预测不可切除肝细胞癌的免疫治疗反应：大型语言模型和人类专家的比较研究。

肝细胞癌（HCC）是一种侵袭性癌症，预测免疫治疗反应的生物标志物有限。大型语言模型（llm）的最新进展，如GPT-4、gpt - 40和Gemini，提供了通过多模态数据分析增强临床决策的潜力。然而，它们在预测免疫治疗反应方面的有效性，特别是与人类专家相比，仍不清楚。本研究评估了GPT-4、gpt - 40和Gemini在预测不可切除HCC的免疫治疗反应方面的表现，并与不同专业的放射科医生和肿瘤科医生进行了比较。回顾性分析186例不可切除HCC患者的多模式数据（临床和CT图像）。采用零射击提示和两种策略对llm进行评估：“投票法”和“或规则法”，以提高灵敏度。性能指标包括准确性、灵敏度、曲线下面积（AUC）以及llm和医生之间的一致性。使用“OR规则法”的gpt - 40达到65%的准确率和47%的灵敏度，与中级医生相当，但低于高级医生(准确率：72%，p = 0.045；灵敏度：70%，p

本文章由计算机程序翻译，如有差异，请以英文原文为准。

求助全文

约1分钟内获得全文求助全文

来源期刊

Journal of Medical Systems 医学-卫生保健

CiteScore

11.60

自引率

1.90%

发文量

审稿时长

4.8 months

期刊介绍： Journal of Medical Systems provides a forum for the presentation and discussion of the increasingly extensive applications of new systems techniques and methods in hospital clinic and physician''s office administration; pathology radiology and pharmaceutical delivery systems; medical records storage and retrieval; and ancillary patient-support systems. The journal publishes informative articles essays and studies across the entire scale of medical systems from large hospital programs to novel small-scale medical services.

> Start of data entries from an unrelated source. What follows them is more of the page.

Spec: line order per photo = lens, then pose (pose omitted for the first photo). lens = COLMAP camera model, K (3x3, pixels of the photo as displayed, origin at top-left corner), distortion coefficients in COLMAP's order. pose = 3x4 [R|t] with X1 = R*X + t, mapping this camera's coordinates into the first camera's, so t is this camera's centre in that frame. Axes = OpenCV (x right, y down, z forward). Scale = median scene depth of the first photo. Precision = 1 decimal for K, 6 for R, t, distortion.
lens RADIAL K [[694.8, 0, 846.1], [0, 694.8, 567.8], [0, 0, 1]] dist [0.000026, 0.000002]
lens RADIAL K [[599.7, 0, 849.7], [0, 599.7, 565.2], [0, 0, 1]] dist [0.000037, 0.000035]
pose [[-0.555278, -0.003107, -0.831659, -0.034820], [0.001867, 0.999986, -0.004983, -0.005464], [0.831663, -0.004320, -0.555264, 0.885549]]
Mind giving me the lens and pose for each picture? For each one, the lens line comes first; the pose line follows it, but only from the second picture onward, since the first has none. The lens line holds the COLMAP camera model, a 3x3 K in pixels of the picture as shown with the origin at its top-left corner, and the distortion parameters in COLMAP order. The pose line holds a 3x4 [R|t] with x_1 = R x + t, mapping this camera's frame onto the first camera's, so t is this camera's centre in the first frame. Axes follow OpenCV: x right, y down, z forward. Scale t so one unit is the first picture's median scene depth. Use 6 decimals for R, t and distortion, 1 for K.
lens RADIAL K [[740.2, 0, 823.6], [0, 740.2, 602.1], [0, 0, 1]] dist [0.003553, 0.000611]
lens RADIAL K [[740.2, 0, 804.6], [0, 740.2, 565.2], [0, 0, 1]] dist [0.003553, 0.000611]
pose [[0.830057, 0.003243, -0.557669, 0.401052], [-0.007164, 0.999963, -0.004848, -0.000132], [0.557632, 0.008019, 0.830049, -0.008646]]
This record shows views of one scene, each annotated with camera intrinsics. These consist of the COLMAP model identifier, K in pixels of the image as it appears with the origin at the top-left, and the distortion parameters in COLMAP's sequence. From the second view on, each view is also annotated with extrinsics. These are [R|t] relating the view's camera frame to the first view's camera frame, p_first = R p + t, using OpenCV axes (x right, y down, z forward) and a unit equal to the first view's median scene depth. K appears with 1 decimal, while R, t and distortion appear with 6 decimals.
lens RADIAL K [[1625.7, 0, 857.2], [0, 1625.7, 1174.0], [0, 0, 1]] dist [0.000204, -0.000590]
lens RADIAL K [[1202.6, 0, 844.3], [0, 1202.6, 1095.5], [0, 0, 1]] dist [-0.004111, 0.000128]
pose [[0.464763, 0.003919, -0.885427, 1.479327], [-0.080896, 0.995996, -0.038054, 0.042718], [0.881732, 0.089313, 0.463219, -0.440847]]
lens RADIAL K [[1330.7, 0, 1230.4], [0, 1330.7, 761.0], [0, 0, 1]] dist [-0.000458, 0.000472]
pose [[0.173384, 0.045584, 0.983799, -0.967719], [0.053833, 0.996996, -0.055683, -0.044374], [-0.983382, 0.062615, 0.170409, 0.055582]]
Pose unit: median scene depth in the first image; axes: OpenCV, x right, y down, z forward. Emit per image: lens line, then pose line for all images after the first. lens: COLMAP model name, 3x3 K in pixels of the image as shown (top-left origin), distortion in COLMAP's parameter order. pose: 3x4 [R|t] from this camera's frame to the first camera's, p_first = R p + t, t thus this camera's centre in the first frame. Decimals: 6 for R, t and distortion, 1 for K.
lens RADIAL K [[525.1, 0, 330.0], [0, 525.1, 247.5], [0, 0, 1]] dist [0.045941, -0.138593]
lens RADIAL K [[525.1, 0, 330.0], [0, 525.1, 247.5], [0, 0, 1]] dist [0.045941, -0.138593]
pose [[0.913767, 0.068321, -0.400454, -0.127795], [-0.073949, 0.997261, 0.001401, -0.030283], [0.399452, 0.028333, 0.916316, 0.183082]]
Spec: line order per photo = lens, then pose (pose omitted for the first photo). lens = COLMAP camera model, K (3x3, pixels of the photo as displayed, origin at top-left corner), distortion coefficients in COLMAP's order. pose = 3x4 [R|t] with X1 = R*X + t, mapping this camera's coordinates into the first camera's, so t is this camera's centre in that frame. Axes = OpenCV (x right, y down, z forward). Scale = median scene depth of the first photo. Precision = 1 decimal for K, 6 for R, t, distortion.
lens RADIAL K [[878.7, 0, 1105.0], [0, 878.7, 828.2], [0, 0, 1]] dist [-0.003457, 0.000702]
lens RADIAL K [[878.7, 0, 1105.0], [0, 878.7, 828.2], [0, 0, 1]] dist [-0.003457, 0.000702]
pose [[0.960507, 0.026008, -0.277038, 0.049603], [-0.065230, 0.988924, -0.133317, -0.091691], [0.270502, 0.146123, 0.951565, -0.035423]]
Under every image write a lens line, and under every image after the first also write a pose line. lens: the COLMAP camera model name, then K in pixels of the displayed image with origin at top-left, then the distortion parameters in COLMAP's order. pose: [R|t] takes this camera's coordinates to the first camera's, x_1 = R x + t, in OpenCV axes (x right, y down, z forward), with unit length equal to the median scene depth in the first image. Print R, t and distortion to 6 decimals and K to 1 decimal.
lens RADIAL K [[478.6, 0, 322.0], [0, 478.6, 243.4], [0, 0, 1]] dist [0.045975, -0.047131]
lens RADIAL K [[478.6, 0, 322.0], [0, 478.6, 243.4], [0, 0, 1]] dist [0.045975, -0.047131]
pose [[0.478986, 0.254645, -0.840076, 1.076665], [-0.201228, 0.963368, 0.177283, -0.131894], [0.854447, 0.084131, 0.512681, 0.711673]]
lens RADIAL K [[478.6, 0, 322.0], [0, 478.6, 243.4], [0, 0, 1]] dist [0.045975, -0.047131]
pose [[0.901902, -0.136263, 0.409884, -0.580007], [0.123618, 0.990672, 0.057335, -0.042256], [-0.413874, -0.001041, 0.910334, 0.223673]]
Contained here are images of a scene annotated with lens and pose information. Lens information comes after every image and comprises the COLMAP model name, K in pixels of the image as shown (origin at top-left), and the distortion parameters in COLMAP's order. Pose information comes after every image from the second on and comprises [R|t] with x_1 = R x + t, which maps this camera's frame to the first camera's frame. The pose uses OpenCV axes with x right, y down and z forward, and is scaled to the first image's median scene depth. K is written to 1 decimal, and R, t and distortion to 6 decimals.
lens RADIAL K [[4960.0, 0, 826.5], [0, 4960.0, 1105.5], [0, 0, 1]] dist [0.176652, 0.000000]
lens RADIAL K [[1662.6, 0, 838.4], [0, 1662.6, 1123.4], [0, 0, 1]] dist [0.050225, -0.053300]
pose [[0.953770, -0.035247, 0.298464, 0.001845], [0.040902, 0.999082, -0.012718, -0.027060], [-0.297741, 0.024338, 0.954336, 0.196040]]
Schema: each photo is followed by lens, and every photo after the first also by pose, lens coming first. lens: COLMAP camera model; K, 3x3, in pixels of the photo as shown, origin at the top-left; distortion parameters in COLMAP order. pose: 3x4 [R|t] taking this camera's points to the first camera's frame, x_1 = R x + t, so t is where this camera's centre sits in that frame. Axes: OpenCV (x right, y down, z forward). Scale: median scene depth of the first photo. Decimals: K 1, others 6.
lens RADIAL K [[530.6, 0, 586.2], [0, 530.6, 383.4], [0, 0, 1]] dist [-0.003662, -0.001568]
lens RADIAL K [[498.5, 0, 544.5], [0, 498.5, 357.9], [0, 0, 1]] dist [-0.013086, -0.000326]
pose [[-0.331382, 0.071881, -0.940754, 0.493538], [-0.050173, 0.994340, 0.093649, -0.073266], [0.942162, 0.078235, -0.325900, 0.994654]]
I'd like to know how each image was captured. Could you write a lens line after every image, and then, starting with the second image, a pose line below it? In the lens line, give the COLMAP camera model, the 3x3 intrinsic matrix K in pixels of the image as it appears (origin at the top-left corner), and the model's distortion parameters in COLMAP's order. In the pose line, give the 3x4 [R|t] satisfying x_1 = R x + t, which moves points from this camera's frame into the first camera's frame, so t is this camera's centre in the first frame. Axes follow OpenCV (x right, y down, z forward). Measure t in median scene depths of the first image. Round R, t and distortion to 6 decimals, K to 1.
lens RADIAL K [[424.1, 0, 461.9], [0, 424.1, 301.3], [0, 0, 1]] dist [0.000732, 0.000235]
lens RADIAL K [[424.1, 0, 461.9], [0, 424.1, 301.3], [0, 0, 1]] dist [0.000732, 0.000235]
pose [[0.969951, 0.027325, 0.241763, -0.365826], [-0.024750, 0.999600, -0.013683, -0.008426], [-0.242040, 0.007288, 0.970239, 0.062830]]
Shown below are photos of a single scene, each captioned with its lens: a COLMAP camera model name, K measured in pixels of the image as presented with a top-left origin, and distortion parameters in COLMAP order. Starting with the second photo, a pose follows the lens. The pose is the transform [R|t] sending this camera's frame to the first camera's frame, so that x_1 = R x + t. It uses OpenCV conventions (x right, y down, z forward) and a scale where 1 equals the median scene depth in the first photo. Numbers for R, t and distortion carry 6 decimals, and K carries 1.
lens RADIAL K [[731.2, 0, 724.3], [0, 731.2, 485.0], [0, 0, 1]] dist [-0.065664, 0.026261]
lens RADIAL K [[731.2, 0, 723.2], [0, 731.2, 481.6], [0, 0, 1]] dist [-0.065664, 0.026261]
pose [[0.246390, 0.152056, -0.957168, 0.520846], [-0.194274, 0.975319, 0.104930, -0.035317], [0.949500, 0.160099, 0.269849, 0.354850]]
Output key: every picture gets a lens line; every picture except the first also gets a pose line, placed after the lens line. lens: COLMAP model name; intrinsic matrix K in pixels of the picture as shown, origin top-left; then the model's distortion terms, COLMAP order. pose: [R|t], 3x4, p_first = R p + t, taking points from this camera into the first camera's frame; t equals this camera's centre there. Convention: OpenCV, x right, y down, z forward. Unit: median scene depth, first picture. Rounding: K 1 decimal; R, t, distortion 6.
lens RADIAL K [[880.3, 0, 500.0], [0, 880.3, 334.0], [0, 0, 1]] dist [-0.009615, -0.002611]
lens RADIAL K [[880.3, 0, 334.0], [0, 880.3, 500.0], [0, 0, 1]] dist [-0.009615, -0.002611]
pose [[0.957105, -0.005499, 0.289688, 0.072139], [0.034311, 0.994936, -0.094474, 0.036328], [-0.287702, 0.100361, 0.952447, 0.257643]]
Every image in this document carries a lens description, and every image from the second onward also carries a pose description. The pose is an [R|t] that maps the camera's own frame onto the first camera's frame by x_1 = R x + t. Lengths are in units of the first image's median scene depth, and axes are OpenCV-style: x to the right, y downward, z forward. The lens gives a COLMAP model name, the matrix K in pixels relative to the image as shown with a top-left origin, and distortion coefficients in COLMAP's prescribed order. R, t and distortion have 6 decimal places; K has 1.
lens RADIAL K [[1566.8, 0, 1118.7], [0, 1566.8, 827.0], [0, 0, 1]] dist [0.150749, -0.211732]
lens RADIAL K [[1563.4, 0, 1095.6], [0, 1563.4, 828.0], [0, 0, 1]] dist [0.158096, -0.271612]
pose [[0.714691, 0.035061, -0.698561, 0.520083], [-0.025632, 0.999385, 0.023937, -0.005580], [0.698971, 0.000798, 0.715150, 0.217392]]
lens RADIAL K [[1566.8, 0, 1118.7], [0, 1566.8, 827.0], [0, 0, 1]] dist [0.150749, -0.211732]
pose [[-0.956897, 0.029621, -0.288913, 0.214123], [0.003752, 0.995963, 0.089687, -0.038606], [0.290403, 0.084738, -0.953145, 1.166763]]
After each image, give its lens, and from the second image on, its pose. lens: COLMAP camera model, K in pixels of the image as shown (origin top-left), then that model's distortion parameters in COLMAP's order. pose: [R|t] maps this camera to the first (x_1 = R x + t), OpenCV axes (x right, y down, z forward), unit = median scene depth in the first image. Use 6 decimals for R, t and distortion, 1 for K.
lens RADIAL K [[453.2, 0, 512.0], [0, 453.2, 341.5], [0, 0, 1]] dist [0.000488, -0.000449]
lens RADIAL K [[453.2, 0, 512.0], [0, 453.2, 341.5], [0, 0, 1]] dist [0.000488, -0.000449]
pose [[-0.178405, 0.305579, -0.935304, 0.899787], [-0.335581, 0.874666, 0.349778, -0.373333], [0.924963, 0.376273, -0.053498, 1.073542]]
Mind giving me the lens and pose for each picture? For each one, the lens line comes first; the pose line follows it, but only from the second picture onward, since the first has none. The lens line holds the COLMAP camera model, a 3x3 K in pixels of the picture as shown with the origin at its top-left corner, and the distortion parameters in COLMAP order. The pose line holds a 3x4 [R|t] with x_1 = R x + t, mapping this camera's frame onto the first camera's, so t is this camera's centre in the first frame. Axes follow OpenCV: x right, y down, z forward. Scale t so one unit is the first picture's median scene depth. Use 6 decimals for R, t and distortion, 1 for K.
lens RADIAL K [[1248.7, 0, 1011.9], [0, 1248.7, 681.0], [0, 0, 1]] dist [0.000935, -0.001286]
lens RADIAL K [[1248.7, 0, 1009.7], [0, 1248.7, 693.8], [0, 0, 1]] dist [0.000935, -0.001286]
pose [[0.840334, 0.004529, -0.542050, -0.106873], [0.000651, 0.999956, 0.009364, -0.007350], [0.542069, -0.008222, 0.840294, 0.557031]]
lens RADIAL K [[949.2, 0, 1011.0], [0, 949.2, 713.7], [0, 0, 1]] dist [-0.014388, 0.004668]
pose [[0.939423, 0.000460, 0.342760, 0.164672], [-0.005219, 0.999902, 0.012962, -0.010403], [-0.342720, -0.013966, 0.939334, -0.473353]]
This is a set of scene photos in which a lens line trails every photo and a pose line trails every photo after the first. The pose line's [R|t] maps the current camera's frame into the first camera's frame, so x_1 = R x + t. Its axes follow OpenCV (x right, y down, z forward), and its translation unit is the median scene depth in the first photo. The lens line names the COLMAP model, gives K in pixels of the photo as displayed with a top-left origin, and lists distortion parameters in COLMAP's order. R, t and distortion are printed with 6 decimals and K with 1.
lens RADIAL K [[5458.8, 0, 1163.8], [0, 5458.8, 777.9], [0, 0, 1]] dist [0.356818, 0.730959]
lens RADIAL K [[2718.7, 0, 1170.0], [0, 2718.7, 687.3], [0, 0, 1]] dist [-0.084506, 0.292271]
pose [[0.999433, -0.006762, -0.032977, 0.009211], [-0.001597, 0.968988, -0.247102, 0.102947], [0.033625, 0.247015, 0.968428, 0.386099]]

Education is an integral part of this amalgamation of sciences and selected articles are published in this area. Since existing medical systems are constantly being modified to fit particular circumstances and to solve specific problems the journal includes a special section devoted to status reports on current installations.